In the report, the Federal Council identified a need for specific amendments to certain federal laws in order to enhance legal certainty and remove hurdles for practical applications of blockchain technology in the financial sector on the one hand, and, on the other hand, limit the risks of technology being abused for fraudulent or other undesirable purposes. These findings formed the basis for the DLT Act (see question 6).

Following up on the above, the Federal Council issued a report specific to the financial sector in 2022 called "Digital Finance: Areas of action 2022+", instructing the Federal Department of Finance to review and examine the legal and supervisory framework with regard to new players and forms of service.

8. Has any official guidance concerning the use of blockchain technology been published in your jurisdiction?

In recent years, FINMA has issued several pieces of guidance regarding the use of blockchain in financial services, outlining FINMA's interpretation of the law when reviewing business models relating to digital assets or otherwise making use of blockchain technology. Such sources provide further guidelines to interested parties wishing to submit their project for review by FINMA prior to launch, often with the goal of being provided with a socalled "no action letter" or to ascertain applicable licence requirements.

In particular, relevant guidance issued by FINMA includes the FINMA guidance 04/2017 on the regulatory treatment of initial coin offerings (ICOs) dated 29 September 2017, the FINMA guidelines for enquiries regarding the regulatory framework for ICOs dated 16 February 2018, an update and supplement to said guidelines focusing on issuances of "stable coins" dated 11 September 2019 as well the FINMA guidance 02/2019 regarding payments on the blockchain dated 26 August 2019. Furthermore, FINMA noted in a fact sheet on virtual currencies on 1 January 2020 that financial market laws, e.g. mainly Swiss banking and AML laws, may apply to blockchainbased projects and that FINMA will launch investigations if it receives specific information that a project is being carried out without a required authorisation. This fact sheet was replaced by the fact sheet "crypto assets" dated 31 May 2022, but the content stayed broadly similar. FINMA also uses this fact sheet format to warn investors about the risks of crypto assets.

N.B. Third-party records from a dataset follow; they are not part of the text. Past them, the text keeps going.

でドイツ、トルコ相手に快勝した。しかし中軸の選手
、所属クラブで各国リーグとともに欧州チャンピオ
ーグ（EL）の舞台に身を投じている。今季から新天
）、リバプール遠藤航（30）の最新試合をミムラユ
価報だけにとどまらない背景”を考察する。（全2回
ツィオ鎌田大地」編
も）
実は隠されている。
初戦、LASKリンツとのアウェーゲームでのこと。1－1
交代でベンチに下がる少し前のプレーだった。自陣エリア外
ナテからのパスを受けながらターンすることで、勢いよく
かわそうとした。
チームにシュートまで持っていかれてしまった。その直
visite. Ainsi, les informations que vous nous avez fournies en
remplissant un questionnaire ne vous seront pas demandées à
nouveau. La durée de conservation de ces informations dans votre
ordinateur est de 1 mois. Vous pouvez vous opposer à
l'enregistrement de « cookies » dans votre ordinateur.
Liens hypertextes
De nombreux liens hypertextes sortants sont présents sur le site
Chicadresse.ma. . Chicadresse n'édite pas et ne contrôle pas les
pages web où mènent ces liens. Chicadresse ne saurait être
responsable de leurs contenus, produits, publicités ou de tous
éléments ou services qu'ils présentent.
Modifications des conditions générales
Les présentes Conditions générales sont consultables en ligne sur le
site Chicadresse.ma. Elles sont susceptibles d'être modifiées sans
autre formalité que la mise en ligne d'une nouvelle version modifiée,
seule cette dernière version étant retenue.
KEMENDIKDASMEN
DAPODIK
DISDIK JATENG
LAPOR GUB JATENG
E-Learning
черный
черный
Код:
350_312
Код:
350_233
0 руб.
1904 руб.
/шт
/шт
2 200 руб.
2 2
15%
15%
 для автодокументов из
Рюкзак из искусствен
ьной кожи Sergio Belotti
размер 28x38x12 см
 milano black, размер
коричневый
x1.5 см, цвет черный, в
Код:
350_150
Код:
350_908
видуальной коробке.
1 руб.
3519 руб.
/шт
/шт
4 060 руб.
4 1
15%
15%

The various guidance papers published by FINMA generally emphasise the technology-neutral and principle-based nature of Swiss financial regulation. This provides leeway for the realisation of innovative business models, but requires that projects are reviewed and evaluated on a case-by-case basis, often in a dialogue with the regulator. As far as projects relate to the issuance, trading, custody or other activities relating to blockchain tokens, FINMA has provided a general classification into three categories – taking a substanceover-form approach – to enable a structured analysis of the relevant business model under applicable financial regulation. Specifically, FINMA distinguishes between payment tokens ("pure" cryptocurrencies), utility tokens and asset tokens, acknowledging that hybrid forms and transformations from one category into another along the timeline of a blockchain-based project are possible.

In addition to direct guidance, the FINMA annual reports as well as the FINMA enforcement reportings, which include inter alia anonymised summaries of key court rulings and enforcement actions published online (until 2018, FINMA published an annual enforcement report) are sources of indirect guidance in that they provide an overview of FINMA's activities in the area of blockchain financial services and in particular summaries of enforcement proceedings. Likewise, the reports issued by the Swiss federal government on cryptocurrencies and the use of blockchain technology in the financial sector provide guidance on the interpretation and development of the Swiss legal framework in this regard (see question 7).